Exercise: This exercise requires an exact copy of each line from the one containing "eventually led to" down to the last line below.

━━━ Exercise inputs

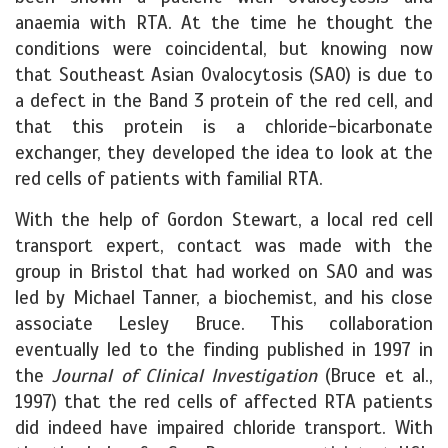
anaemia with RTA. At the time he thought the
conditions were coincidental, but knowing now
that Southeast Asian Ovalocytosis (SAO) is due to
a defect in the Band 3 protein of the red cell, and
that this protein is a chloride-bicarbonate
exchanger, they developed the idea to look at the
red cells of patients with familial RTA.
With the help of Gordon Stewart, a local red cell
transport expert, contact was made with the
group in Bristol that had worked on SAO and was
led by Michael Tanner, a biochemist, and his close
associate Lesley Bruce. This collaboration
eventually led to the finding published in 1997 in
the
Journal of Clinical Investigation
(Bruce et al.,
1997) that the red cells of affected RTA patients
did indeed have impaired chloride transport. With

━━━━━━

Solution:
eventually led to the finding published in 1997 in
the
Journal of Clinical Investigation
(Bruce et al.,
1997) that the red cells of affected RTA patients
did indeed have impaired chloride transport. With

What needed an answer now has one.